# Camera options for photographing Planted Tanks and Fish



## kippen (Oct 20, 2007)

I wasn't exactly sure where to post this, so here seems as good as anywhere!

What do other people use to take pictures of their tanks? I have a Nikon S3 and it doesn't work well at all. I've tried several options on the camera and it the pictures are marginal at best. So I'm looking for something else. If someone has any suggestions I would love to hear them.

I'm looking for something that expects SD cards as I have several, but I'm still open to other suggestions. 

Please post pics of the photos you've taken with your camera.


----------



## fishscale (May 29, 2007)

I have yet to get a good picture with my point and shoot camera, but I will try once I get a tripod. Here are some good articles on how to get a good shot: 

http://www.aquaticplantcentral.com/...graphy/9973-avoiding-image-blur-articles.html
http://www.aquaticplantcentral.com/...ography/7290-exposure-compensation-101-a.html
http://www.aquaticplantcentral.com/...phy/44578-point-shoot-cameras-still-good.html

Apparently, though, you still need to take a LOT of pictures and pick out the good ones.


----------



## kippen (Oct 20, 2007)

Fishscale,

Thanks for the posts. There's a lot of good information there.

Kip


----------



## Dharkaron (Jul 11, 2006)

check here:http://aquatic-photography.com/forum/
They have forums for both point and shoot cameras and SLR types. There are also tutorials and reviews there as well.


----------



## fishscale (May 29, 2007)

oooh, thanks, missed that one


----------



## kippen (Oct 20, 2007)

Hey thanks Dharkaron.


----------



## RoseHawke (Mar 10, 2004)

fishscale said:


> ". . .Apparently, though, you still need to take a LOT of pictures and pick out the good ones."


I seem to remember one time reading that professional photographers (and this was back in the days of film so you could imagine how expensive it got) taking something on the order of about 300 photos for every one they kept :icon_eek:. I know I take at least 15-20 before I get one that I'm not too embarrassed to post :hihi: and I generally end up doing a lot of post-photo tinkering in paintshop pro.


----------

Stored data entries
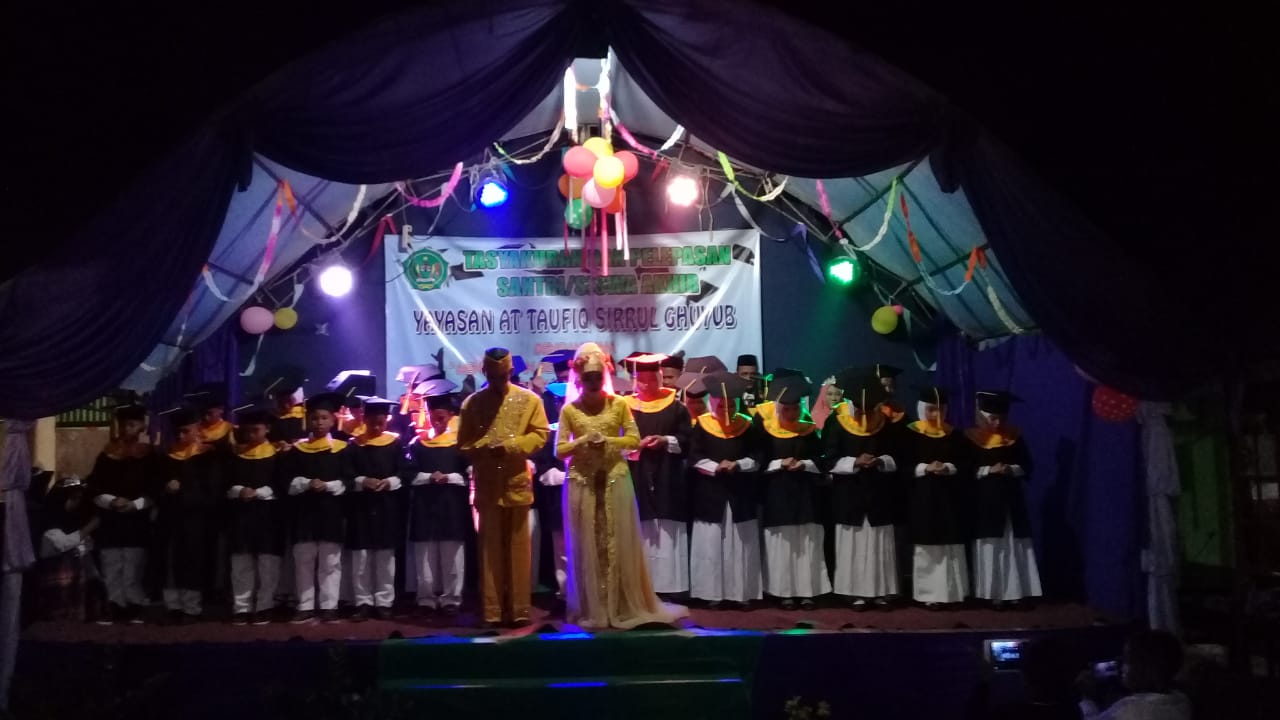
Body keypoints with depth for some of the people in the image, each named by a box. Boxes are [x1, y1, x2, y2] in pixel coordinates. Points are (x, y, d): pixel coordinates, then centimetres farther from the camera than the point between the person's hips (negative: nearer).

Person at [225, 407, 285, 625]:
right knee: (241, 563, 5)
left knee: (268, 564, -1)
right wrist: (239, 491, -11)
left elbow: (281, 486, -3)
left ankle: (264, 607, 6)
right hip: (240, 514, 3)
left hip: (268, 513, -3)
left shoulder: (276, 454, 2)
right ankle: (241, 607, 10)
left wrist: (258, 492, -15)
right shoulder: (235, 454, 11)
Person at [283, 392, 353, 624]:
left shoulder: (342, 449, 5)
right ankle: (305, 607, 11)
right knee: (303, 561, 5)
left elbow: (349, 480, -1)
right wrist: (307, 484, -14)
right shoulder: (297, 449, 9)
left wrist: (328, 486, -15)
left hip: (332, 511, -2)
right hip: (304, 512, 2)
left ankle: (329, 607, 7)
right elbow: (288, 481, 3)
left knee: (330, 562, 2)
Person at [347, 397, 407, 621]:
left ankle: (384, 601, 9)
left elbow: (405, 472, 2)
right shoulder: (354, 445, 6)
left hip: (388, 505, 0)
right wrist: (362, 481, -15)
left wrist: (390, 482, -16)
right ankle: (363, 602, 6)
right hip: (361, 505, 0)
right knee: (361, 556, 0)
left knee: (385, 555, 3)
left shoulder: (396, 443, 6)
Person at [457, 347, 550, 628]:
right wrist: (485, 450, -15)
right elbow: (464, 443, 5)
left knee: (518, 548, 4)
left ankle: (519, 609, 9)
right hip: (487, 486, 0)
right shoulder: (472, 403, 7)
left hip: (517, 484, 0)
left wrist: (510, 445, -15)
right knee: (490, 549, 3)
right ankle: (492, 611, 7)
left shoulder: (529, 400, 5)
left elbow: (540, 434, -1)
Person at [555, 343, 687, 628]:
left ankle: (624, 606, 11)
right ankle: (591, 609, 9)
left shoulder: (618, 404, 3)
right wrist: (582, 441, -15)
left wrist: (608, 441, -12)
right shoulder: (569, 410, 2)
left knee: (618, 543, 3)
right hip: (582, 482, 0)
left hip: (614, 480, 0)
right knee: (587, 546, 3)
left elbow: (635, 439, 2)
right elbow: (559, 450, 1)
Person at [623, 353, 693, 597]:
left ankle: (668, 587, 4)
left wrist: (666, 441, -13)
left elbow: (687, 440, 3)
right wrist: (633, 445, -13)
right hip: (637, 481, 0)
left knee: (667, 535, 0)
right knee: (640, 535, -1)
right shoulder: (625, 407, 7)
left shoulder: (676, 407, 7)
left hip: (667, 482, 0)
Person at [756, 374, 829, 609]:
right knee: (781, 545, -2)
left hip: (804, 494, 2)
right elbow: (759, 462, 0)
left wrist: (803, 464, -11)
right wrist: (779, 464, -14)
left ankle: (806, 592, 5)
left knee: (807, 544, 0)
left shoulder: (809, 431, 8)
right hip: (777, 495, -2)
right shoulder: (766, 430, 2)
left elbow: (820, 462, 6)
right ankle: (785, 592, 4)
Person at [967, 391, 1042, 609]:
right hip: (985, 500, -3)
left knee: (1014, 547, 3)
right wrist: (989, 470, -17)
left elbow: (1027, 466, 6)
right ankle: (994, 593, 4)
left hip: (1011, 499, 3)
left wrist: (1011, 469, -12)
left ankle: (1015, 592, 8)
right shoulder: (972, 438, -3)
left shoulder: (1014, 437, 5)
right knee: (990, 548, -1)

● Work task: In the thread about photographing planted tanks, which camera does kippen say doesn't work well? Please answer in a few words. This data is separate material, apart from the thread.

● Written solution: A Nikon S3.